Task item A:
Rewrite the part of the listing that opens with the line containing "Locate an element on the screen. The width" and closes with the line containing "Find the location of a particular element. Image", putting "muffin" in place of "pastry" and leaving everything else unchanged.

** Opening Text provided block **

Angular momentum projection of cranked Hartree-Fock states: Application to terminating bands in $A~44$ nuclei

We present the first systematic calculations based on the angular momentum projection of cranked Slater determinants. We propose the $I_y\to I$ scheme, by which one projects the angular momentum $I$ from the one-dimensional cranked state constrained to the average spin projection of $\langle {Î}_y\rangle =I$. Calculations performed for the rotational band in ${}^{46}\mathrm{Ti}$ show that the AMP $I_y\to I$ scheme offers a natural mechanism for correcting the cranking moment of inertia at low spins and shifting the terminating state up by $~2$ MeV, in accordance with data. We also apply this scheme to high-spin states near the band termination in $A~44$ nuclei and compare results thereof with experimental data, shell-model calculations, and results of the approximate analytical symmetry-restoration method proposed previously.

Figure 1

Results of the CHF and AMP calculations for the rotational band in ${}^{46}\mathrm{Ti}$ obtained for the SLy4 interaction. (a) The evolution of quadrupole and hexadecapole shape parameters along the band as calculated using the CHF approximation. (b) The excitation spectra calculated using the CHF approximation (left column) and AMP method with kinematic and dynamic $K$-mixing (middle columns), compared with the empirical data [27] (right column). (c) Deviations $\Delta E$ of energy levels with spins $I=2,\dots ,12$ from the converged values corresponding to the plateau condition, as functions of the number $m_{\max }$ of the norm eigenvalues used when solving the HW equation.

Figure 2

Similar to Fig. 1b, but shown in the absolute energy scale. Results of the AMP from the $\langle {\hat{I}}_y\rangle =0$ ground state (first column) are compared to those of the CHF (second column), AMP with kinematic and dynamic $K$-mixing (third and fourth columns), and CHFB calculations (fifth column).

Figure 3

Probabilities $W_I$ (12) and $W_K$ (13) of finding the given $I$ and $K$ components, respectively, in the intrinsic CHF states for different values of the projection on the $y$ axis $\langle {\hat{I}}_y\rangle$. Solid lines are drawn only to guide the eye. Note that because of the conserved $y$-signature symmetry, one has $W_I=0$ for odd values of $I$ and $W_{-K}=W_K$.

Figure 4

Excitation spectra calculated using the AMP of CHF states constrained to different values of $\langle {\hat{I}}_y\rangle$, with kinematic $K$-mixing. Solid lines connect states of given projected angular momenta $I$ and are drawn only to guide the eye. Arrows indicate the minimum energies as a function of $\langle {\hat{I}}_y\rangle$. For comparison, the right column shows the CHF spectrum.

** Closing Text provided block **

Task item B:
From the angular momentum projection text, output the passage that opens with the words "Similar to Fig." and closes with "calculations (fifth column).", copied word for word.

** Opening Supplied information block **

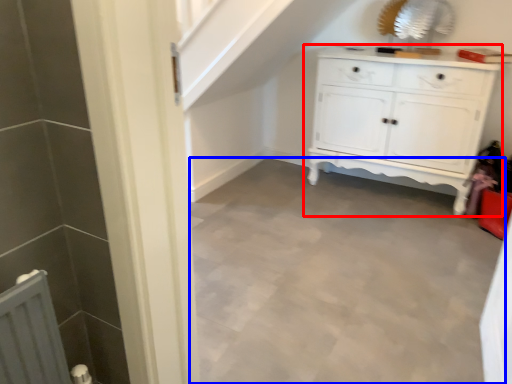
Question: Which object is further to the camera taking this photo, chest of drawers (highlighted by a red box) or plain (highlighted by a blue box)?

Choices:
 (A) chest of drawers
 (B) plain

Answer: (A)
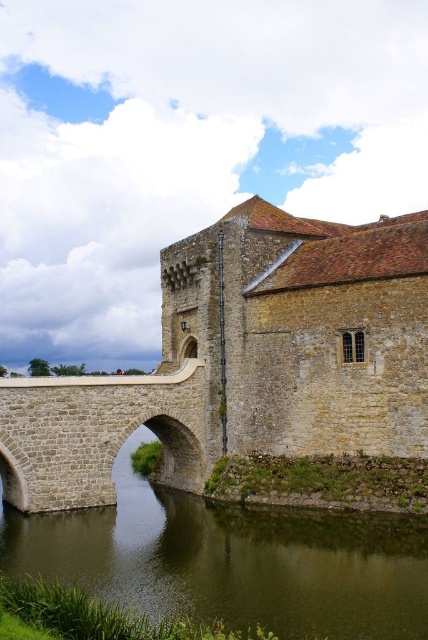
Question: Can you confirm if green stone water at center is smaller than stone bridge at center?

Choices:
 (A) yes
 (B) no

Answer: (B)

Question: Considering the real-world distances, which object is closest to the green stone water at center?

Choices:
 (A) stone bridge at center
 (B) stone brick castle at center

Answer: (A)

Question: Is stone brick castle at center wider than stone bridge at center?

Choices:
 (A) yes
 (B) no

Answer: (A)

Question: Which of the following is the farthest from the observer?

Choices:
 (A) (374, 584)
 (B) (300, 442)

Answer: (B)

Question: Which of the following is the farthest from the observer?

Choices:
 (A) (366, 608)
 (B) (115, 380)
 (C) (273, 356)

Answer: (C)

Question: Can you confirm if green stone water at center is thinner than stone bridge at center?

Choices:
 (A) yes
 (B) no

Answer: (B)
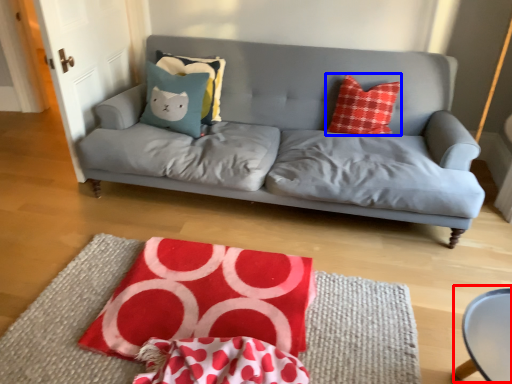
Question: Among these objects, which one is farthest to the camera, round table (highlighted by a red box) or throw pillow (highlighted by a blue box)?

Choices:
 (A) round table
 (B) throw pillow

Answer: (B)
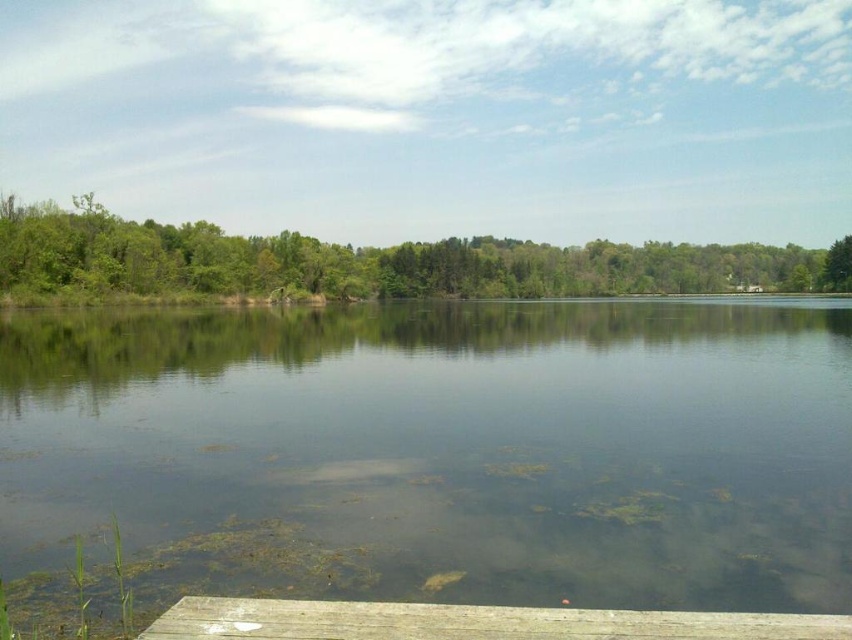
Question: Which point appears farthest from the camera in this image?

Choices:
 (A) (781, 493)
 (B) (361, 272)
 (C) (563, 632)

Answer: (B)

Question: Which object is the closest to the green leafy tree at left?

Choices:
 (A) clear water at center
 (B) wooden dock at lower center

Answer: (A)

Question: Does clear water at center appear under wooden dock at lower center?

Choices:
 (A) no
 (B) yes

Answer: (A)

Question: Which object is the farthest from the green leafy tree at left?

Choices:
 (A) clear water at center
 (B) wooden dock at lower center

Answer: (B)

Question: Is clear water at center positioned before wooden dock at lower center?

Choices:
 (A) yes
 (B) no

Answer: (B)

Question: Considering the relative positions of green leafy tree at left and wooden dock at lower center in the image provided, where is green leafy tree at left located with respect to wooden dock at lower center?

Choices:
 (A) right
 (B) left

Answer: (A)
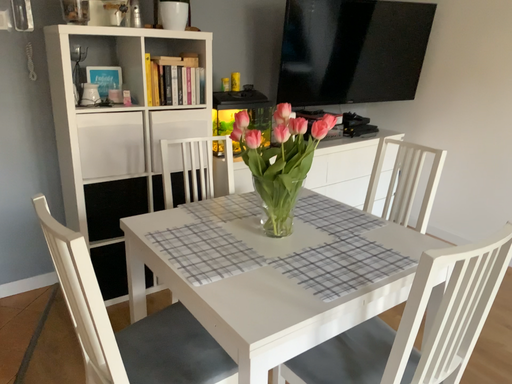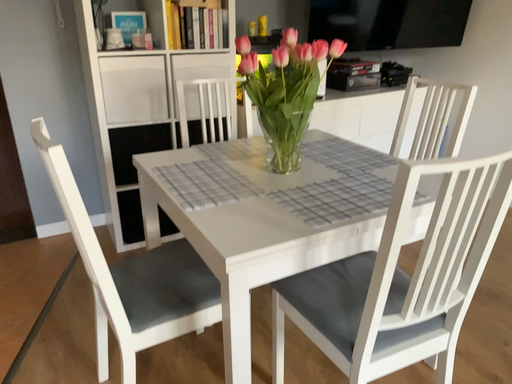
Question: Which way did the camera rotate in the video?

Choices:
 (A) rotated right
 (B) rotated left

Answer: (B)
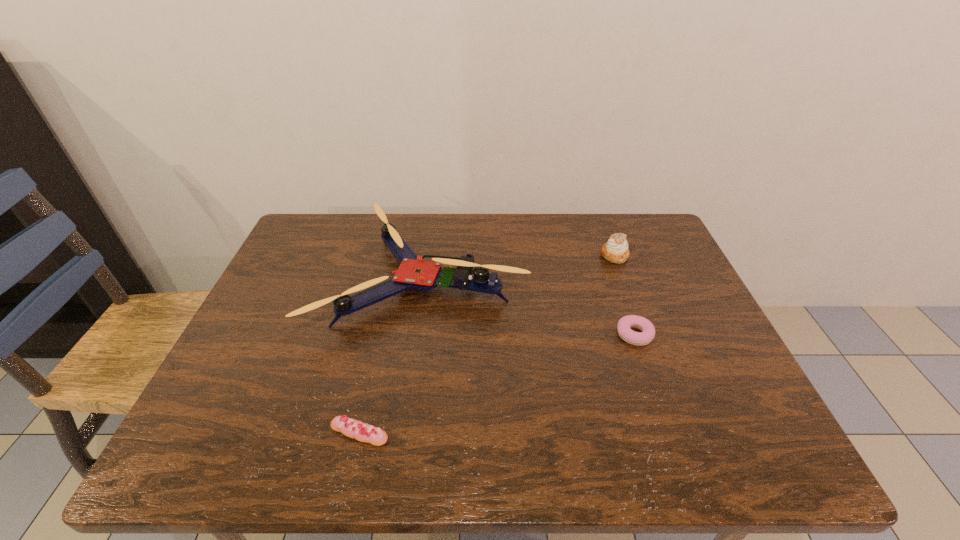
Find the location of a particular element. the tallest object is located at coordinates pyautogui.click(x=413, y=273).

Find the location of a particular element. The image size is (960, 540). the farther pastry is located at coordinates (616, 250).

Locate an element on the screen. The width and height of the screenshot is (960, 540). the taller pastry is located at coordinates click(616, 250).

Find the location of a particular element. This screenshot has width=960, height=540. the nearer pastry is located at coordinates (624, 326).

Find the location of a particular element. Image resolution: width=960 pixels, height=540 pixels. the nearest object is located at coordinates (363, 432).

Locate an element on the screen. Image resolution: width=960 pixels, height=540 pixels. free space located 0.160m on the right of the drone is located at coordinates (581, 277).

This screenshot has width=960, height=540. Find the location of `vacant space located on the front of the taller pastry`. vacant space located on the front of the taller pastry is located at coordinates (653, 360).

Locate an element on the screen. The image size is (960, 540). free spot located 0.130m on the left of the shorter pastry is located at coordinates (564, 335).

Locate an element on the screen. The height and width of the screenshot is (540, 960). free spot located 0.220m on the back of the nearest object is located at coordinates (380, 338).

Locate an element on the screen. The height and width of the screenshot is (540, 960). drone that is at the far edge is located at coordinates (413, 273).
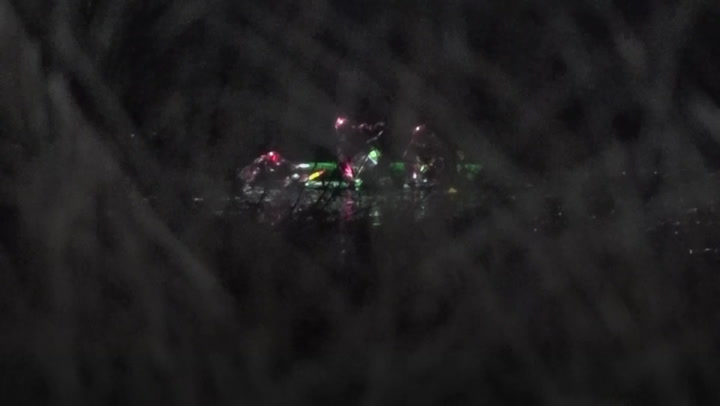
This screenshot has height=406, width=720. Find the location of `lights`. lights is located at coordinates (351, 172), (276, 162), (343, 129), (420, 134).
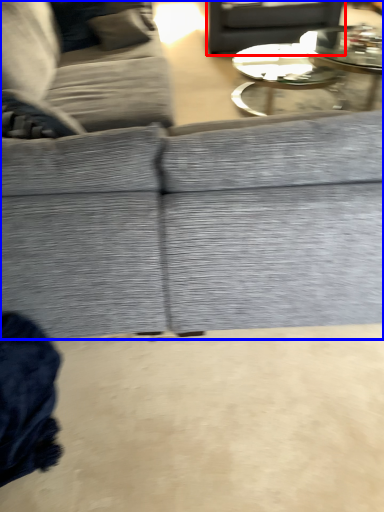
Question: Which object is further to the camera taking this photo, gray (highlighted by a red box) or studio couch (highlighted by a blue box)?

Choices:
 (A) gray
 (B) studio couch

Answer: (A)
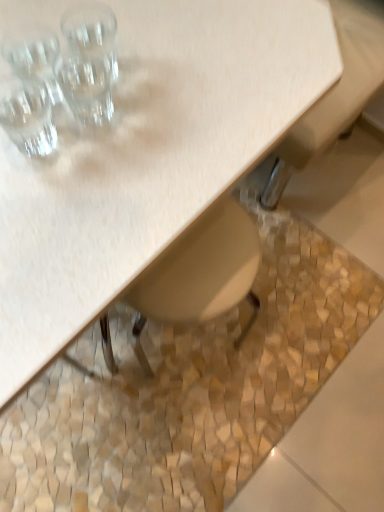
Question: Considering the relative sizes of matte wood table at upper left and clear glass shot glass at upper left, which appears as the 1th shot glass when ordered from the bottom, in the image provided, is matte wood table at upper left thinner than clear glass shot glass at upper left, which appears as the 1th shot glass when ordered from the bottom,?

Choices:
 (A) yes
 (B) no

Answer: (B)

Question: From the image's perspective, does matte wood table at upper left appear lower than clear glass shot glass at upper left, which appears as the 1th shot glass when ordered from the bottom?

Choices:
 (A) yes
 (B) no

Answer: (A)

Question: Is matte wood table at upper left shorter than clear glass shot glass at upper left, the 3th shot glass from the top?

Choices:
 (A) no
 (B) yes

Answer: (A)

Question: Is matte wood table at upper left not inside clear glass shot glass at upper left, the 3th shot glass from the top?

Choices:
 (A) yes
 (B) no

Answer: (A)

Question: Is matte wood table at upper left turned away from clear glass shot glass at upper left, the 3th shot glass from the top?

Choices:
 (A) no
 (B) yes

Answer: (A)

Question: Does point (33, 101) appear closer or farther from the camera than point (69, 102)?

Choices:
 (A) closer
 (B) farther

Answer: (A)

Question: Considering the relative positions of clear glass shot glass at upper left, the 3th shot glass from the top, and transparent glass at upper left, the 2th shot glass when ordered from top to bottom, in the image provided, is clear glass shot glass at upper left, the 3th shot glass from the top, to the left or to the right of transparent glass at upper left, the 2th shot glass when ordered from top to bottom,?

Choices:
 (A) left
 (B) right

Answer: (A)

Question: Is clear glass shot glass at upper left, the 3th shot glass from the top, bigger or smaller than transparent glass at upper left, positioned as the 2th shot glass in bottom-to-top order?

Choices:
 (A) small
 (B) big

Answer: (A)

Question: Is clear glass shot glass at upper left, which appears as the 1th shot glass when ordered from the bottom, inside or outside of transparent glass at upper left, positioned as the 2th shot glass in bottom-to-top order?

Choices:
 (A) outside
 (B) inside

Answer: (A)

Question: Relative to matte wood table at upper left, is clear glass shot glass at upper left, the 3th shot glass from the top, in front or behind?

Choices:
 (A) front
 (B) behind

Answer: (B)

Question: Considering the positions of clear glass shot glass at upper left, the 3th shot glass from the top, and matte wood table at upper left in the image, is clear glass shot glass at upper left, the 3th shot glass from the top, wider or thinner than matte wood table at upper left?

Choices:
 (A) thin
 (B) wide

Answer: (A)

Question: From the image's perspective, is clear glass shot glass at upper left, the 3th shot glass from the top, positioned above or below matte wood table at upper left?

Choices:
 (A) below
 (B) above

Answer: (B)

Question: Visually, is clear glass shot glass at upper left, which appears as the 1th shot glass when ordered from the bottom, positioned to the left or to the right of matte wood table at upper left?

Choices:
 (A) left
 (B) right

Answer: (B)

Question: From the image's perspective, is matte wood table at upper left positioned above or below clear glass shot glass at upper left, which appears as the 1th shot glass when ordered from the bottom?

Choices:
 (A) above
 (B) below

Answer: (B)

Question: Based on their positions, is matte wood table at upper left located to the left or right of clear glass shot glass at upper left, which appears as the 1th shot glass when ordered from the bottom?

Choices:
 (A) right
 (B) left

Answer: (B)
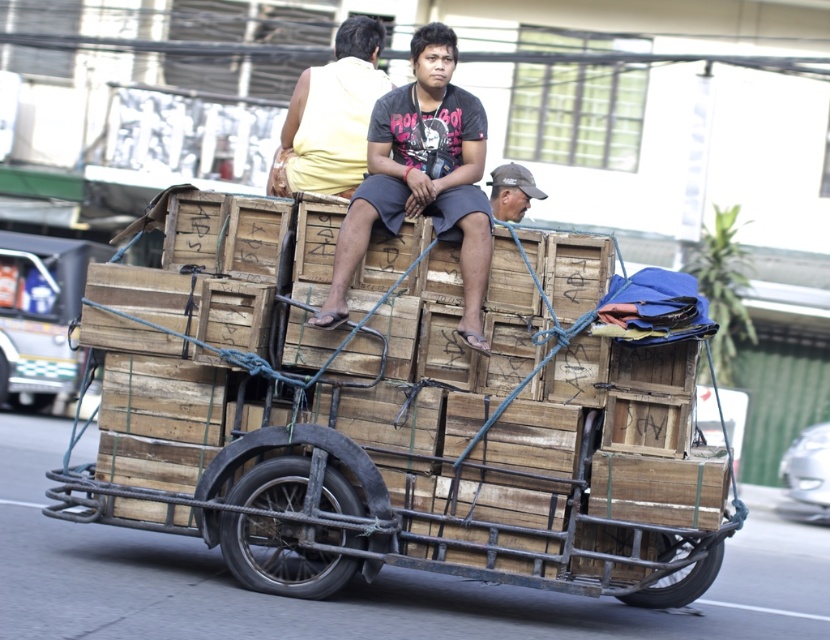
Question: Among these points, which one is farthest from the camera?

Choices:
 (A) (325, 145)
 (B) (533, 465)

Answer: (A)

Question: Is the position of matte yellow shirt at upper center less distant than that of dark gray baseball cap at upper center?

Choices:
 (A) yes
 (B) no

Answer: (B)

Question: Which of the following is the farthest from the observer?

Choices:
 (A) (531, 177)
 (B) (293, 186)
 (C) (325, 493)

Answer: (A)

Question: In this image, where is matte yellow shirt at upper center located relative to dark gray baseball cap at upper center?

Choices:
 (A) left
 (B) right

Answer: (A)

Question: Does wooden crates at center have a smaller size compared to matte yellow shirt at upper center?

Choices:
 (A) yes
 (B) no

Answer: (B)

Question: Among these points, which one is farthest from the camera?

Choices:
 (A) (433, 208)
 (B) (498, 176)
 (C) (306, 346)
 (D) (347, 106)

Answer: (B)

** Closing Supplied information block **

Reply A:
Locate an element on the screen. The width and height of the screenshot is (960, 540). the taller muffin is located at coordinates click(616, 250).

Find the location of a particular element. This screenshot has width=960, height=540. the nearer muffin is located at coordinates (624, 326).

Find the location of a particular element. Image resolution: width=960 pixels, height=540 pixels. the nearest object is located at coordinates (363, 432).

Reply B:
Similar to Fig. 1b, but shown in the absolute energy scale. Results of the AMP from the $\langle {\hat{I}}_y\rangle =0$ ground state (first column) are compared to those of the CHF (second column), AMP with kinematic and dynamic $K$-mixing (third and fourth columns), and CHFB calculations (fifth column).